Experimental Studies on Replacement of Cement by GGBS

Abstract

The product of cement causes environmental pollution due to high CO? emigrations. To reduce this problem, partial relief of cement with artificial by- products like Ground Granulated Blast Furnace Sediment( GGBS) is an effective result. This study investigates the effect of partial relief of cement by GGBS on the strength parcels of concrete. Different probabilities of GGBS( 10, 20, 30 etc.) were used and compressive strength tests were conducted at 7, 14 and 28 days. The results show that GGBS improves long- term strength and continuity of concrete while reducing environmental impact.

Introduction

Concrete is made from cement, fine aggregate, coarse aggregate, and water. Cement is the main binding material, but its production releases large amounts of carbon dioxide, which harms the environment. Ground Granulated Blast Furnace Slag (GGBS) is a by-product of the iron industry that has cement-like properties and can partially replace cement in concrete. Using GGBS helps reduce heat of hydration, improve durability, increase long-term strength, and lower environmental pollution.

Previous research has shown that materials such as Alcofine and fly ash improve concrete strength and microstructure, while studies on GGBS indicate that replacing about 20% of cement with GGBS provides optimal compressive strength.

The objective of this study was to analyze the properties of concrete when cement is partially replaced with GGBS and to determine compressive strength at 7, 14, and 28 days. The study also aimed to find the optimum replacement level and reduce environmental impact from cement usage.

An M20 grade concrete mix was prepared using cement, sand, coarse aggregate, water, and GGBS with replacement levels of 0%, 10%, 20%, and 30%. Concrete cubes of size 150 mm × 150 mm × 150 mm were cast, cured in water at 27 ± 2°C, and tested for compressive strength using a Compression Testing Machine (CTM).

Workability was measured using the slump cone test, showing values of 130 mm (10%), 115 mm (20%), and 135 mm (30%), indicating improved workability with higher GGBS content.

Compressive strength results showed that normal concrete achieved 20 N/mm² at 28 days, while GGBS mixes performed better.
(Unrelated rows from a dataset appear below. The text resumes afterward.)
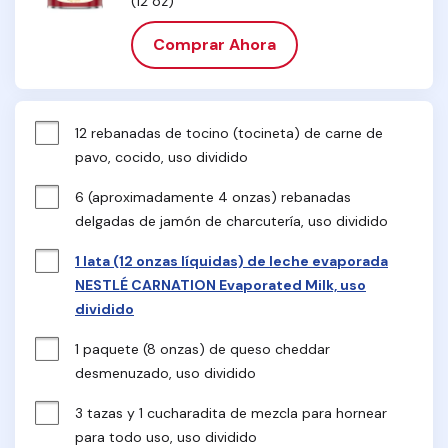
(12 oz)
Comprar Ahora
12 rebanadas de tocino (tocineta) de carne de 
pavo, cocido, uso dividido
6 (aproximadamente 4 onzas) rebanadas 
delgadas de jamón de charcutería, uso dividido
1 lata (12 onzas líquidas) de leche evaporada
NESTLÉ CARNATION Evaporated Milk, uso
dividido
1 paquete (8 onzas) de queso cheddar 
desmenuzado, uso dividido
3 tazas y 1 cucharadita de mezcla para hornear 
para todo uso, uso dividido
The 10% replacement reached 26 N/mm², 20% reached 25 N/mm², and 30% reached 27 N/mm² at 28 days. However, early strength slightly decreased with higher GGBS percentages due to slower reaction rates.

Conclusion

Overall, the study concluded that GGBS can effectively replace cement in concrete, with an optimum replacement level of about 20%. Using GGBS improves long-term strength, durability, workability, and makes concrete more eco-friendly and economical.

References

[1] Suthar Sunil B. and B.K. Shah (2013) – Study on high-strength concrete containing Alcofine and fly ash, showing improved strength due to ultrafine Alcofine and pozzolanic activity of fly ash. [2] Suthar Sunil B., B.K. Shah, and P.J. Patel (2013) – Investigated Alcofine and fly ash in high- performance concrete, highlighting micro-filler effects and durability improvements. [3] Soni Deval, Suhasini Kulkarni, and Vilin Parekh (2013) – Demonstrated superior compressive and flexural strengths in concrete with 8% Alcofine and 16% fly ash. [4] Sourav and Ashok Kumar Gupta (2014) – Studied cube and cylinder strength in concrete with 13% Alcofine, noting higher strengths and accelerated hydration. [5] PatilYogendraO.,P.N.Patil,andD.Arun Kumar(2013)– Partialreplacementof cementwith 20% GGBS optimized compressive strength. [6] Pawar M.S. and A.C. Savji (2013) – SCC with 10% Alcofine showed improved filling capacity, passing ability, and segregation resistance.

Copyright

Copyright © 2026 Prof. Bedrekar A. Y., Prof. Dhumal M. S., Mr. Pinjari P. V., Mr. Gaikwad Y. P., Mr. Inamdar M. L., Mr. Waghmare A. S.. This is an open access article distributed under the Creative Commons Attribution License, which permits unrestricted use, distribution, and reproduction in any medium, provided the original work is properly cited.